Ahmed Khudair Hussein – Director of the Department of Social Studies and Research, Al-Bayan Centre

The magnitude of the social, political, and economic problems that young people are experiencing today and the oppression of political activists prompt many of them to mobilize through various means for social and economic change. The mobilization and Participation they resort to are not necessarily directed against the system itself but include collective action within the boundaries of society.
Young people are resorting to new patterns of mobilization, which are essential as part of community and mass activism as influential young people motivate others to confront problems and contribute to their solution through the ways and mechanisms they resort to, such as joining the civil society to express their activities, or entering the labor market, boycotting certain goods, and political Participation through the election, or joining a political organization. Vice versa, boycotting elections and resorting to protests and sit-ins. All these patterns reflect the Iraqi Youth’s choice to change to make his voice heard. Accordingly, this study aims to identify how young people turn to change.
Methodology and Objectives:
The current study highlights young people’s choices when changing; when young Iraqis want to be heard, what mechanisms do they resort to?
The present study explained the choices and views of young people toward change through the data collected. It analyzed their orientations, drawing on the descriptive and analytical approach to presenting the topic, through the social survey of a sample of young people, with different directions, geographical patches, and diverse cultures, in a way that would allow the results to be disseminated to them.

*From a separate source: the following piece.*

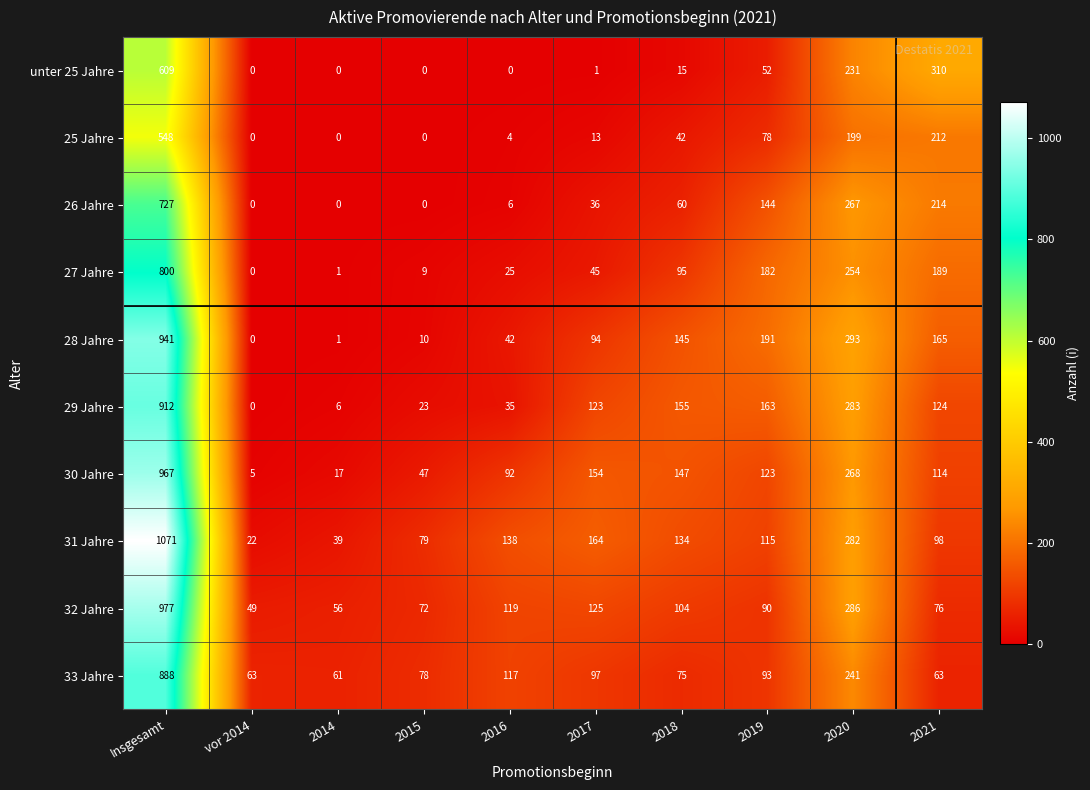

What is the spread (max minus min) of values at Insgesamt?

523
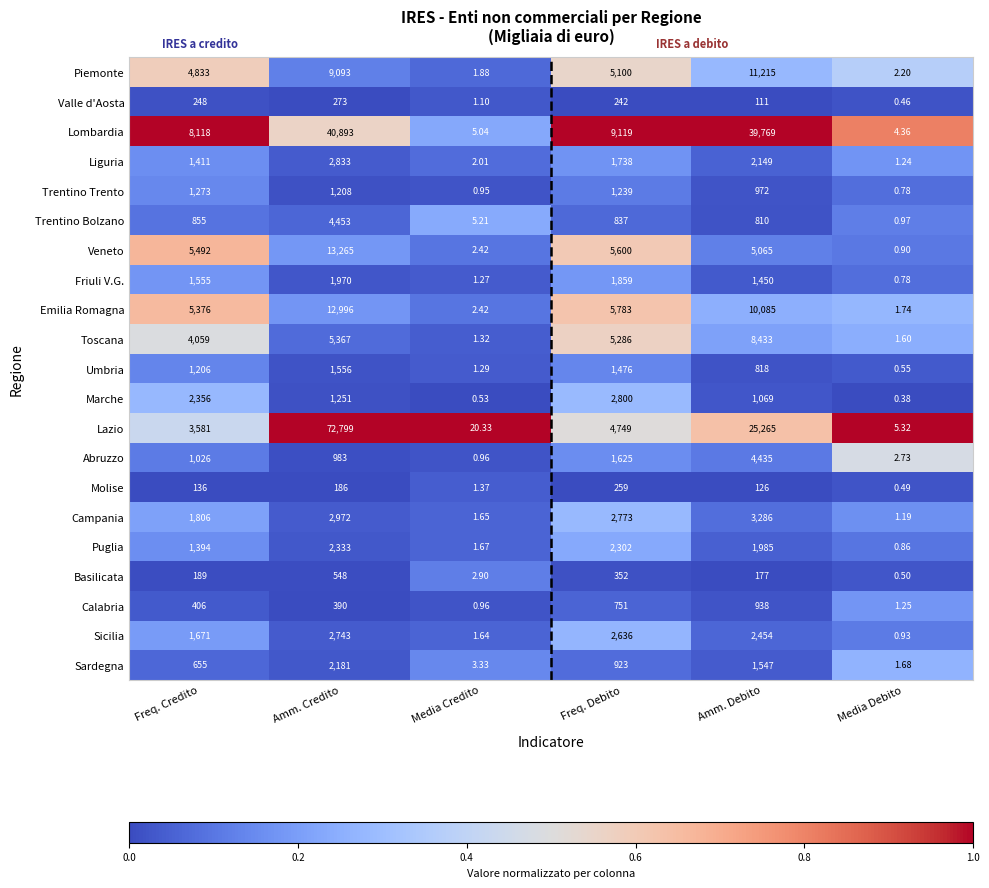

Which category has the lowest value across all series?

Media Debito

The present study was directed to young people (males and females) through a questionnaire consisting of 15 main questions addressed to a sample of 1000 respondents, selected by cluster sample method in the selected governorates and youth housing areas: (Baghdad, Anbar, Nasiriyah, and Erbil), which were distributed knowingly in terms of the ratios of the population in each of the four governorates to the percentage of the selected sample, with minimal variation in the methodology of some governorates.